Plausible, por decir lo menos, ha sido la decisión de
Cristina de la Concha respecto a dar a conocer a poetas
mexicanos contemporáneos a través de las páginas de su
perseverante Boletín Tulancingo cultural.
La directora del Boletín ha encargado tal comisión a
quien suscribe, y no puedo menos que agradecer semejante
deferencia con una meticulosa selección para cada uno de los
Números de Tulancingo cultural.
Esta primera entrega reúne textos de Mario Alberto Patiño,
compilados en su poemario
Cartas desde los sitios de la lluvia,
editado en 2008 por la Academia de Extensión Universitaria y
Difusión de la Cultura en la FES Zaragoza, UNAM.
Pero ¿quién es el autor? Dejemos que la maestra Imelda Ana
Rodríguez, autora del prólogo, nos informe.
Primero conocí a Alberto Patiño y después leí su poesía.
Importa esta anotación para que el lector tenga, de mi
parte, una advertencia: el hombre dio luz al poeta palmo a
palmo. Lo trabajó con certidumbre de relojero experto. Le
trajo al mundo igual que como se alumbra un nacimiento:
exigiendo que la respiración sea una obligación autónoma.
Alberto Patiño es poeta nacido en ceremonia de creación,
recreación, de tributo a la vida, de resolución. Y este
parto, resultó más carnicero que la tristeza.

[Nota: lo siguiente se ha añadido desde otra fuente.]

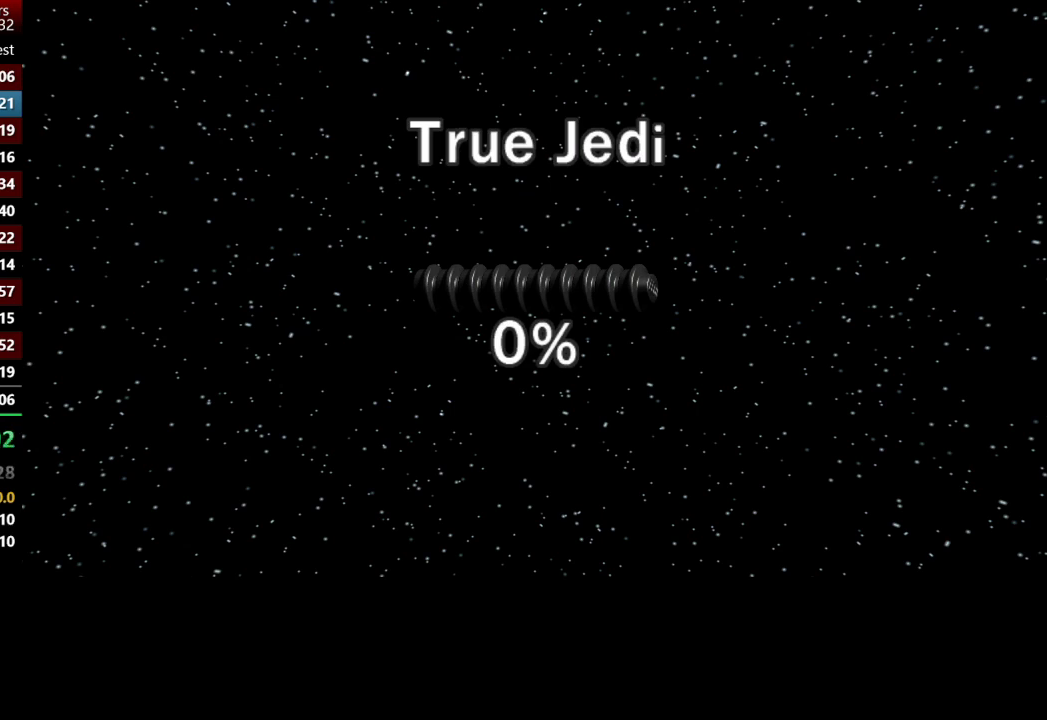
{"buttons": [], "left_stick": "center", "right_stick": "center", "events": [[50, "A", "up"], [183, "A", "down"], [250, "A", "up"], [383, "A", "down"], [450, "A", "up"]]}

Él habla de las transiciones de la vida alojadas en la
memoria del cuerpo. En la piel como territorio de sentidos
por los que respira, se estremece, suda y llora la
nostalgia. Cuerpo que hace casa en la palabra que nos tiene
y nos contiene como lecho del río que se gasta y desgarra la
tierra, la piedra, las semillas del costado; que lava el
tiempo y purifica el aire.
Alberto, como Rilke, sabe que cada cual lleva en sí su
propia muerte como lleva la fruta su hueso, y que el poeta
traslada, en la elegía, el sabor salado de su carne. En
efecto, solo en la poesía puede gestarse la ilusión de
muerte y, en ella, muchas veces, deja de existir el miedo de
morir en ese mismo instante. Pero vivir con el
poema a cuestas, con sus grandes títulos, sus formas
verticales como la laringe, con sus comas desgarrando las
últimas vocales, o a veces dejarlo reposar en las palabras
no dichas, no resuelve ni agota la infinita melancolía que
se hace sangre, veneno y alimento.
Y es que Alberto, cuando escribe un poema, desgrana su
semilla madura y pródiga porque él es tierra, raíz, hueso y
fruta al mismo tiempo.
En el ojo de este poeta se transporta la luna como
espejo y como lente, para iluminar y reflejar los motivos
del amor que se destroza y fluye por un
cabello sucio enredado torpemente en el
cuello de un saco,
cuando el tiempo se satura de
pájaros sucios
o
cuando una lágrima se conserva para no derramar la memoria.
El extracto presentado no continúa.